=== Provided information ===

——

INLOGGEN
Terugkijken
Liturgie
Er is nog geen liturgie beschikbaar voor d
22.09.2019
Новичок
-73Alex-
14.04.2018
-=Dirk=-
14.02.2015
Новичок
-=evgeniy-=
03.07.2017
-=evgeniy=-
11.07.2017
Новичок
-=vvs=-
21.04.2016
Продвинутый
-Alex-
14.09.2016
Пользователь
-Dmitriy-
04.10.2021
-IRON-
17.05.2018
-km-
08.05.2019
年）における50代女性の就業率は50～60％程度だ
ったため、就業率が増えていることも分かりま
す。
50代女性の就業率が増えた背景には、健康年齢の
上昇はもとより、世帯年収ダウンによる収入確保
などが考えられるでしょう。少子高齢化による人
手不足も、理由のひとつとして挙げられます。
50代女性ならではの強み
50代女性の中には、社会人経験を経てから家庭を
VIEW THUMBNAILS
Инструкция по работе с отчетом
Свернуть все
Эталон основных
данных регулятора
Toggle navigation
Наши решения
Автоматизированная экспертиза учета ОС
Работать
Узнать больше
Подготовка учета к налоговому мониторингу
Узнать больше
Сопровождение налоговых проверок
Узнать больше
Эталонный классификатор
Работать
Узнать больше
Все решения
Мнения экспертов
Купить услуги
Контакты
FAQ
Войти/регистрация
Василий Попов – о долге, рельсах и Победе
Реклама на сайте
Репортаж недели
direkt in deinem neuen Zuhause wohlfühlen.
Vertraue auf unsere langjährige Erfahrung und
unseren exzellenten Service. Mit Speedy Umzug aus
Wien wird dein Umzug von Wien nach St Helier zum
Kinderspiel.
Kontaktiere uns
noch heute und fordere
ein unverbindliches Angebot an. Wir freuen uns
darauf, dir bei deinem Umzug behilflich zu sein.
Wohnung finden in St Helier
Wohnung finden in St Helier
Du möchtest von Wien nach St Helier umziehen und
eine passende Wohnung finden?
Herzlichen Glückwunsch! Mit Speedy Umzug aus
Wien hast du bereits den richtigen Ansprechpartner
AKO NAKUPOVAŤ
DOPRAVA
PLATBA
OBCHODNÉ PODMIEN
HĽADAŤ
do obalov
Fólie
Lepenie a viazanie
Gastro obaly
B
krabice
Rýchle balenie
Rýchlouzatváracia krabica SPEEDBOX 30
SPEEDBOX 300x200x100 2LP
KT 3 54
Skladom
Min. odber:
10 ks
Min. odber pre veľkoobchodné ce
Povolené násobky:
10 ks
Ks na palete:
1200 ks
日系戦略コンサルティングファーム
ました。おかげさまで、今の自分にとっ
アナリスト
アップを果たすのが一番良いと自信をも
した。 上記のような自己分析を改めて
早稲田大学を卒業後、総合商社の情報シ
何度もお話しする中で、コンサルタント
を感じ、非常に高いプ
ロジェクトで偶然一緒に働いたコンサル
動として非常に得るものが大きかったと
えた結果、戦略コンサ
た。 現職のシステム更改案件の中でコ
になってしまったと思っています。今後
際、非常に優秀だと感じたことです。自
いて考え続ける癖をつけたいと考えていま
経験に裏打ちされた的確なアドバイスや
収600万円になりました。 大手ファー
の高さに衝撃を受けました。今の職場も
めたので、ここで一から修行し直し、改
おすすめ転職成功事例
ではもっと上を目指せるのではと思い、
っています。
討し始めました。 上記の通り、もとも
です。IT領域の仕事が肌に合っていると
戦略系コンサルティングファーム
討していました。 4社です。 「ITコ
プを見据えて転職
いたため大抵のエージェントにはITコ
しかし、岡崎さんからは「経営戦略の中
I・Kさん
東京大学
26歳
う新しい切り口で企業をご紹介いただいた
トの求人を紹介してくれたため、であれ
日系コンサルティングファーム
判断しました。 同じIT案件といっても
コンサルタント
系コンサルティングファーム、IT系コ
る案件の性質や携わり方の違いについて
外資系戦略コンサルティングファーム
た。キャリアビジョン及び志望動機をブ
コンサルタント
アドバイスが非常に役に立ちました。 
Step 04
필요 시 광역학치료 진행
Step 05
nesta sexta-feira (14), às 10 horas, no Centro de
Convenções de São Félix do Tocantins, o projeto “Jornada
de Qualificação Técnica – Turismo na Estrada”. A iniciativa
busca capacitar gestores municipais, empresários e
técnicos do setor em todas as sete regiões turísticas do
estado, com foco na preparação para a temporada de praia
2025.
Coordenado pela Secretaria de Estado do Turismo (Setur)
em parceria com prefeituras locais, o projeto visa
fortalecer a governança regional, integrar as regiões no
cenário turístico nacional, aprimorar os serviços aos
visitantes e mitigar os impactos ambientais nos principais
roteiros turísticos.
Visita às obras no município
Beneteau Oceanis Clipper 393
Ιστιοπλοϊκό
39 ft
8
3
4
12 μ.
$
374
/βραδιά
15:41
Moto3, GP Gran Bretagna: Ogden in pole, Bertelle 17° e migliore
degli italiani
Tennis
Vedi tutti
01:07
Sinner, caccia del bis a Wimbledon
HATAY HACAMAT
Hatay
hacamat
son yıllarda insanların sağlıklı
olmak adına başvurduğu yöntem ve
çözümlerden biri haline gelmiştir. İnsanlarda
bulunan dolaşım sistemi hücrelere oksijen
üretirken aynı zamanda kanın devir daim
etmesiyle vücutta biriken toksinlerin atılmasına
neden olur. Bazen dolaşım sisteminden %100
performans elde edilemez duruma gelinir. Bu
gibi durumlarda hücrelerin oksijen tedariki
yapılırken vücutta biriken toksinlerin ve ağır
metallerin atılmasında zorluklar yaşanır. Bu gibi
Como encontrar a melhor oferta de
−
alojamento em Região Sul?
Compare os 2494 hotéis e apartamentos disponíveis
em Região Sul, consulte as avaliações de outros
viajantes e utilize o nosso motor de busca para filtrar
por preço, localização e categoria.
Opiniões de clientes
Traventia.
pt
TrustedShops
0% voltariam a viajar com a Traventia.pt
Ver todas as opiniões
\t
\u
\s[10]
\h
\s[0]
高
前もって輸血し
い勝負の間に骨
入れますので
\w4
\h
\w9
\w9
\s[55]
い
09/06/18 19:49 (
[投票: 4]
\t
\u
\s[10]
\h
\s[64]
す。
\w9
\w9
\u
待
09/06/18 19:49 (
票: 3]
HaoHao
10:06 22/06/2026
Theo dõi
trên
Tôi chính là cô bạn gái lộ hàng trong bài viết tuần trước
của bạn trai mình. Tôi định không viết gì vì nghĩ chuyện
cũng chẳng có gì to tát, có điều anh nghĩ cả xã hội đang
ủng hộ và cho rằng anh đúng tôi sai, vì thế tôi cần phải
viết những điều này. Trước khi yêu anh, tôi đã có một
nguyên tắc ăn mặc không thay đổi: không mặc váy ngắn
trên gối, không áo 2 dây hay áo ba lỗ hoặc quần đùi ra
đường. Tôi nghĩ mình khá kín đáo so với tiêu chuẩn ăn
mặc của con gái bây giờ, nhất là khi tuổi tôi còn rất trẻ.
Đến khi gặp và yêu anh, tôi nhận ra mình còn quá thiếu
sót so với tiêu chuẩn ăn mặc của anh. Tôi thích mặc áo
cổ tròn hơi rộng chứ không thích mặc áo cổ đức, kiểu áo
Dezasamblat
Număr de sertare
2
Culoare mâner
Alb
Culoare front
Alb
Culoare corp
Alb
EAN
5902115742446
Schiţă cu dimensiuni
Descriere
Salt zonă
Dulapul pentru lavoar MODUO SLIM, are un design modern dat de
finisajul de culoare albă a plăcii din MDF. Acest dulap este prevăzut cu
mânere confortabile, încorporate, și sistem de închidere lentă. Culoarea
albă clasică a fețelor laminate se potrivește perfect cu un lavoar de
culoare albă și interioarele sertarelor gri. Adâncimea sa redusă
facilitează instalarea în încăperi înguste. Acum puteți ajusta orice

——

=== Work order ===
Reproduce the records from the beginning through the line containing "50代女性の就業率が増えた背景には、健康年齢の", inclusive, substituting "Начинающий" for every occurrence of "Новичок" and leaving everything else unchanged.

=== Answer section ===
INLOGGEN
Terugkijken
Liturgie
Er is nog geen liturgie beschikbaar voor d
22.09.2019
Начинающий
-73Alex-
14.04.2018
-=Dirk=-
14.02.2015
Начинающий
-=evgeniy-=
03.07.2017
-=evgeniy=-
11.07.2017
Начинающий
-=vvs=-
21.04.2016
Продвинутый
-Alex-
14.09.2016
Пользователь
-Dmitriy-
04.10.2021
-IRON-
17.05.2018
-km-
08.05.2019
年）における50代女性の就業率は50～60％程度だ
ったため、就業率が増えていることも分かりま
す。
50代女性の就業率が増えた背景には、健康年齢の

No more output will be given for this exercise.